Patient 4: Symptomatic hypoglycaemia experienced with 6MP. Currently (2 weeks post commencement of allopurinol) no improvement in hypoglycaemia.

Conclusion Maintenance therapy 6MP is a well-established part of childhood ALL therapy, contributing to a reduced rate of relapse. Therefore, ensuring compliance by improving tolerability is extremely valuable. The lack of randomised controlled trials assessing the safety and efficacy of allopurinol treatment in this context is to be expected in a such a niche area of practice.
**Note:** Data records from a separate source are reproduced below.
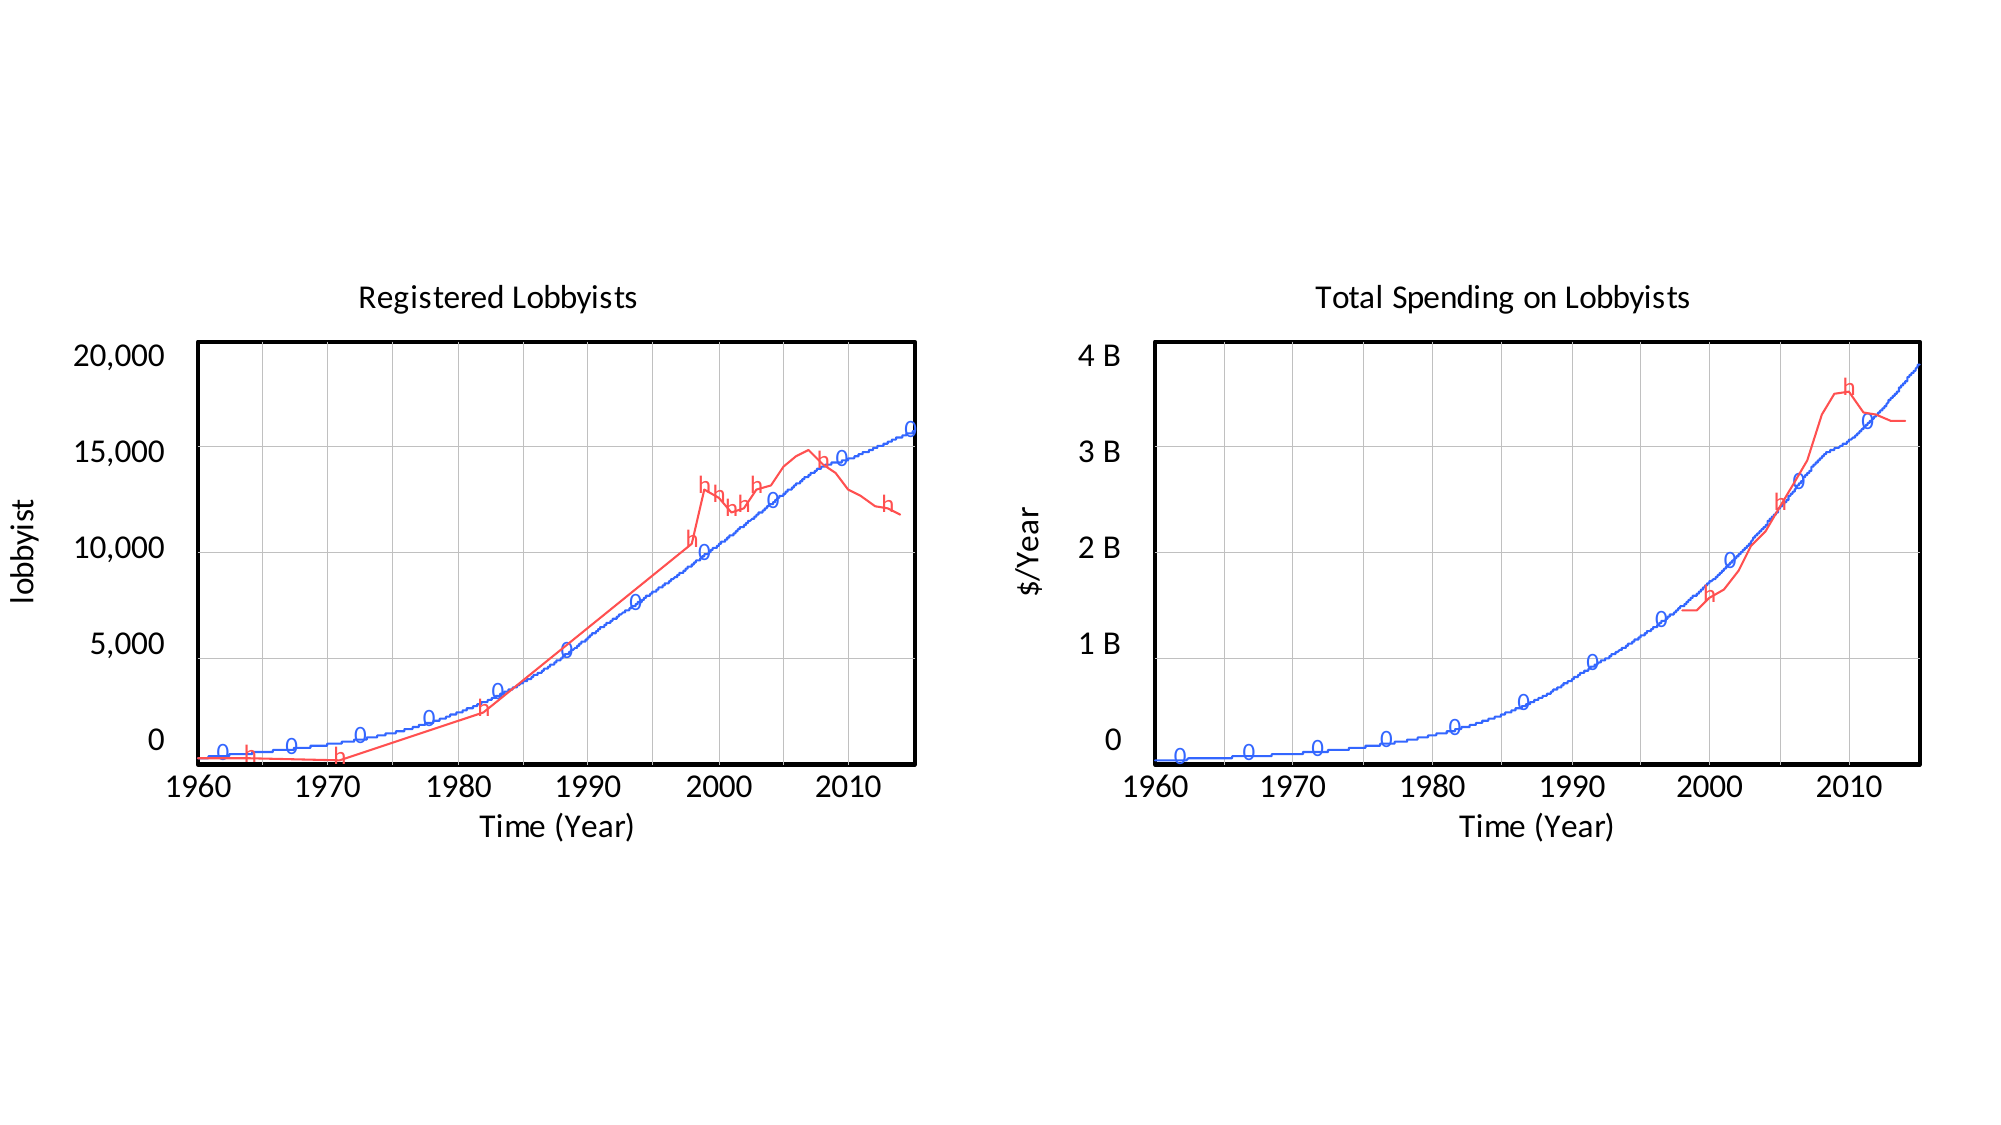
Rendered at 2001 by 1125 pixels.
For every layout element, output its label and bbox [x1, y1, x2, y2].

picture [1004, 262, 2000, 863]
picture [0, 262, 999, 863]
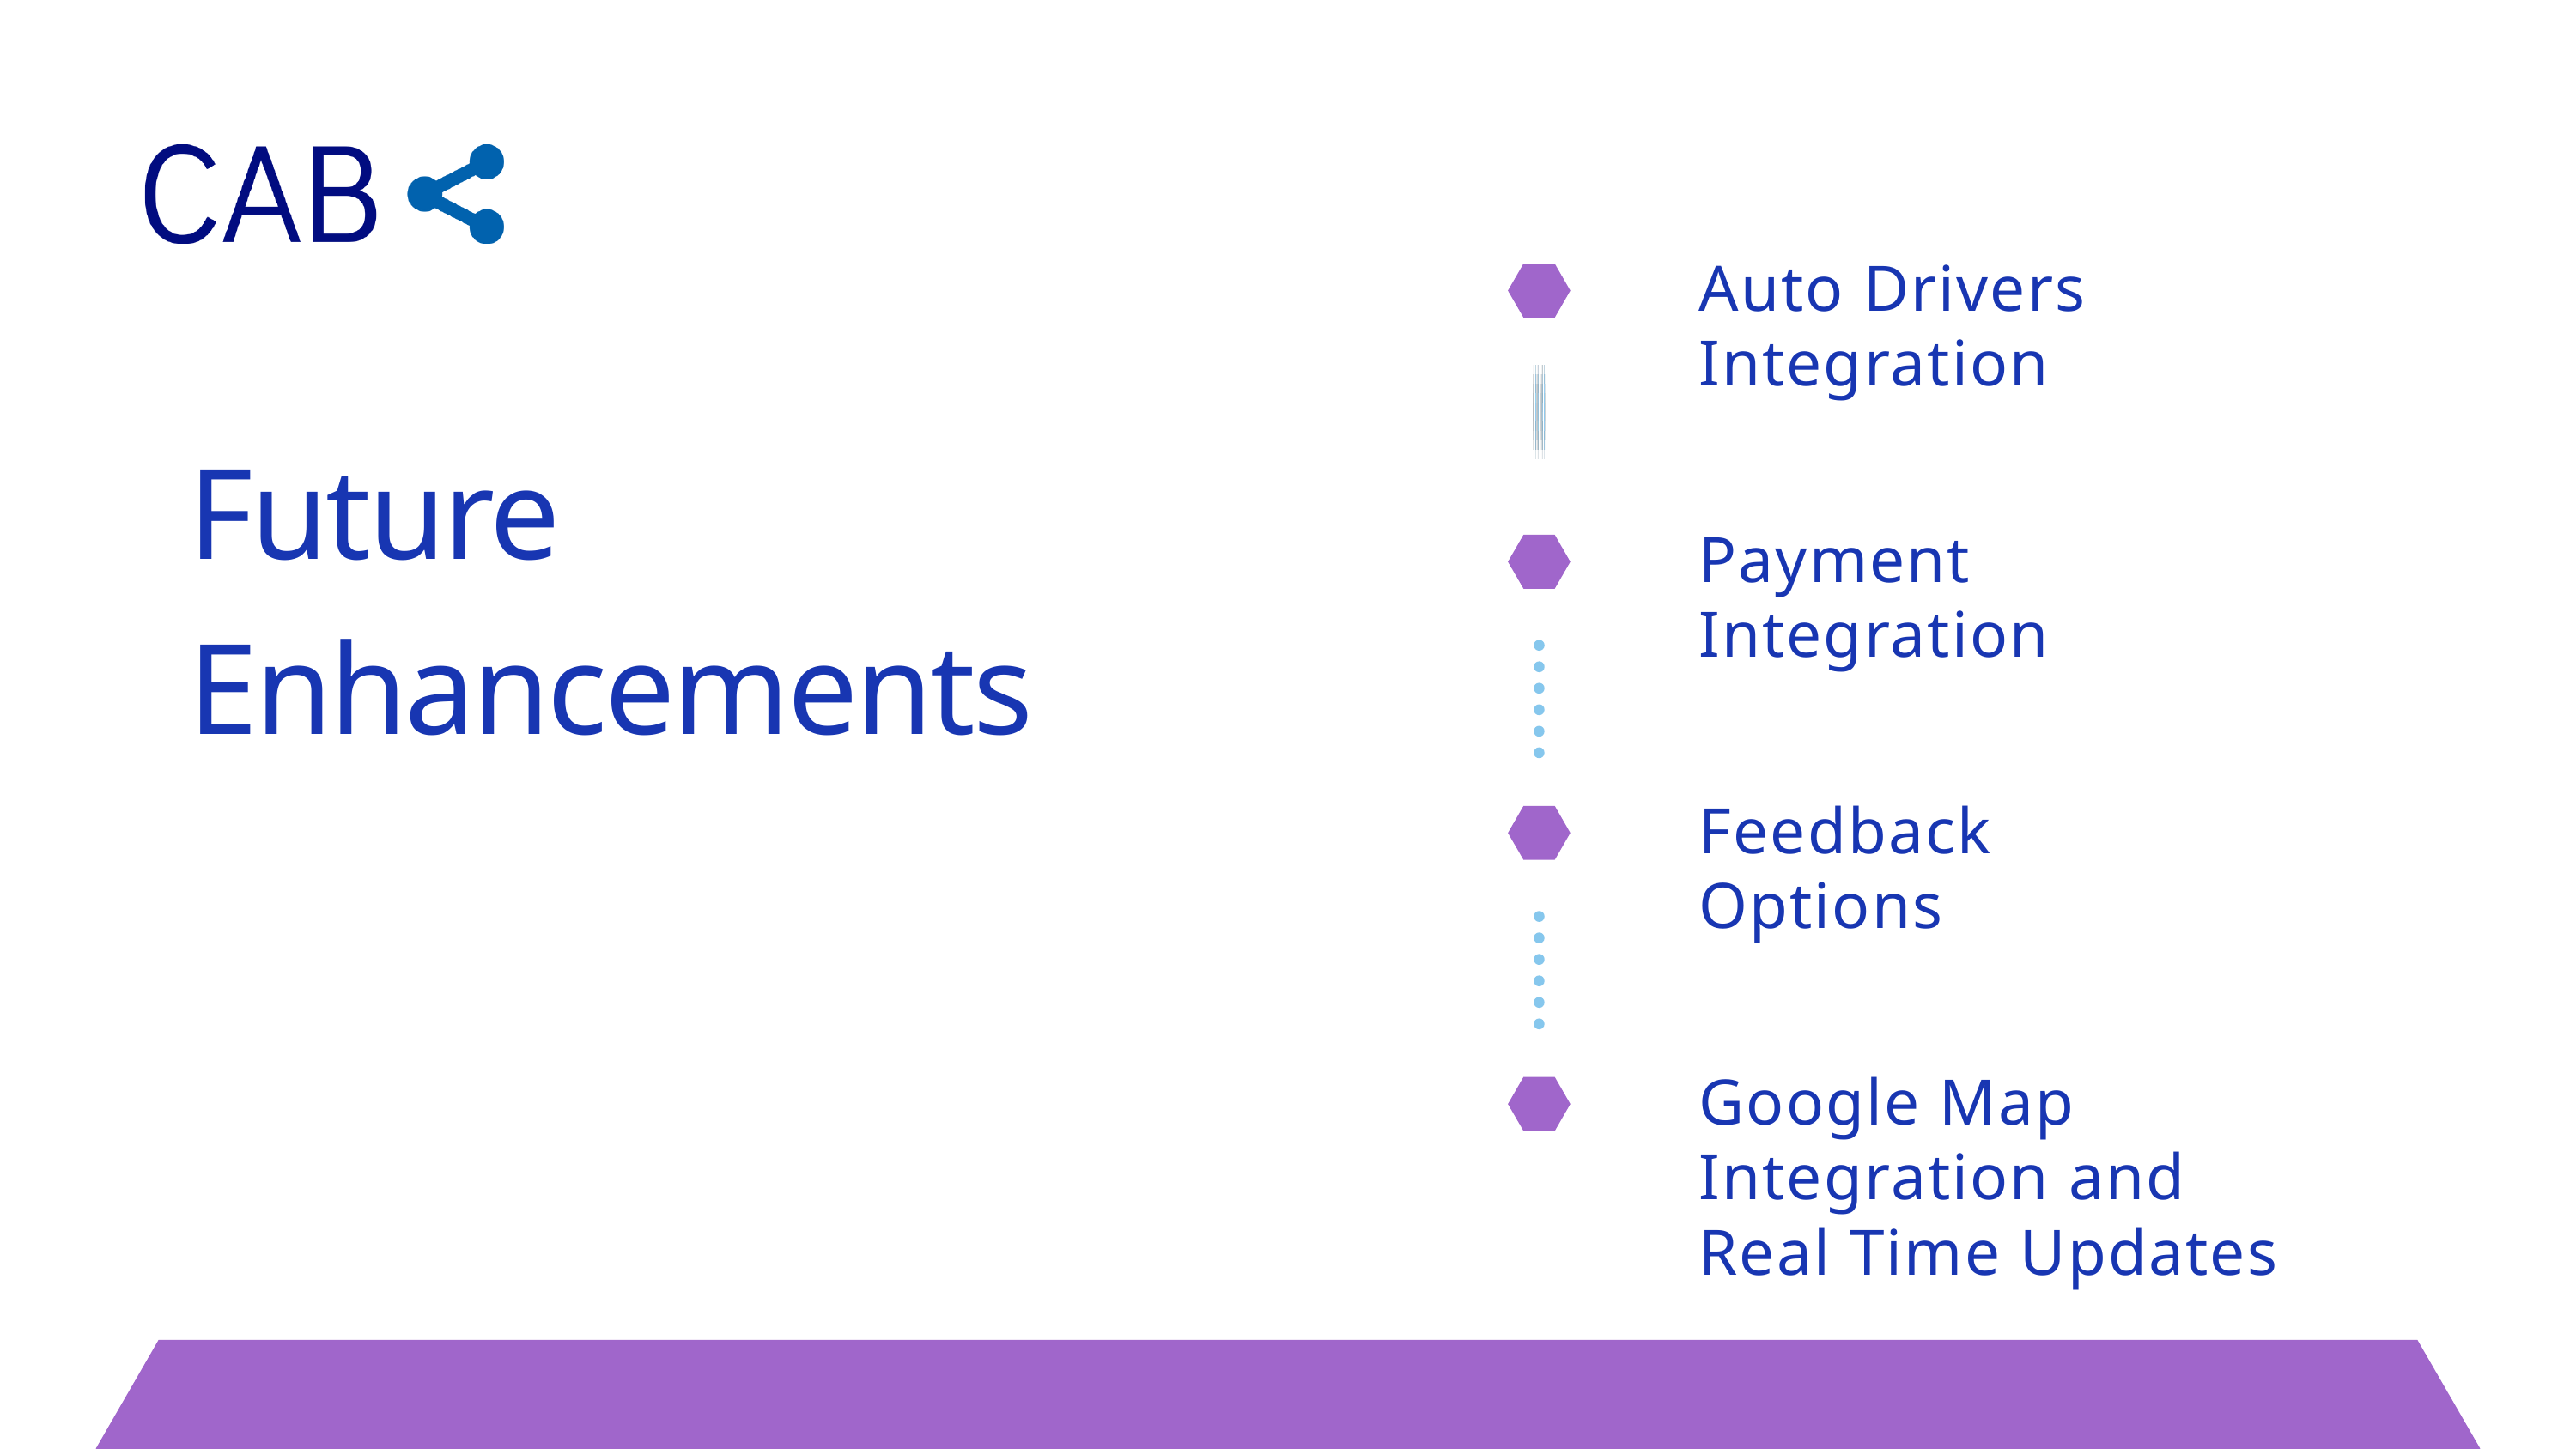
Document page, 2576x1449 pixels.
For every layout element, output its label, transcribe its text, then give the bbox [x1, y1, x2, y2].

text_box Google Map Integration and Real Time Updates [1698, 1061, 2287, 1288]
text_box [1507, 1076, 1571, 1131]
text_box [1507, 805, 1571, 860]
text_box Feedback Options [1698, 791, 2177, 942]
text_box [95, 1339, 2481, 1449]
text_box Payment Integration [1698, 519, 2177, 745]
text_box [1507, 534, 1571, 590]
text_box [1533, 365, 1546, 488]
text_box Auto Drivers Integration [1698, 248, 2177, 475]
text_box [144, 144, 504, 244]
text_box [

The data that is available has been deemed sufficient to support the use of allopurinol when other options have been exhausted. This series of patients demonstrates allopurinol can reduce side effects some cases, although some patients may remain symptomatic.


  1. Conneely SE, Cooper SL, Rau RE. Use of allopurinol to mitigate 6-mercaptopurine associated gastrointestinal toxicity in acute lymphoblastic leukaemia. Frontiers in Oncology 2020;10:1129.

  2. Zhang M, Bostrom B. Allopurinol reverses mercaptopurine-induced hypoglycemia in patients with acute lymphoblastic leukemia. F1000Res 2019;8:176.

  3. Miller MB, Brackett J, Schafer ES, et al. Prevention of mercaptopurine-induced hypoglycaemia using allopurinol to reduce methylated thiopurine metabolites. Pediatr Blood Cancer 2018;66:e27577.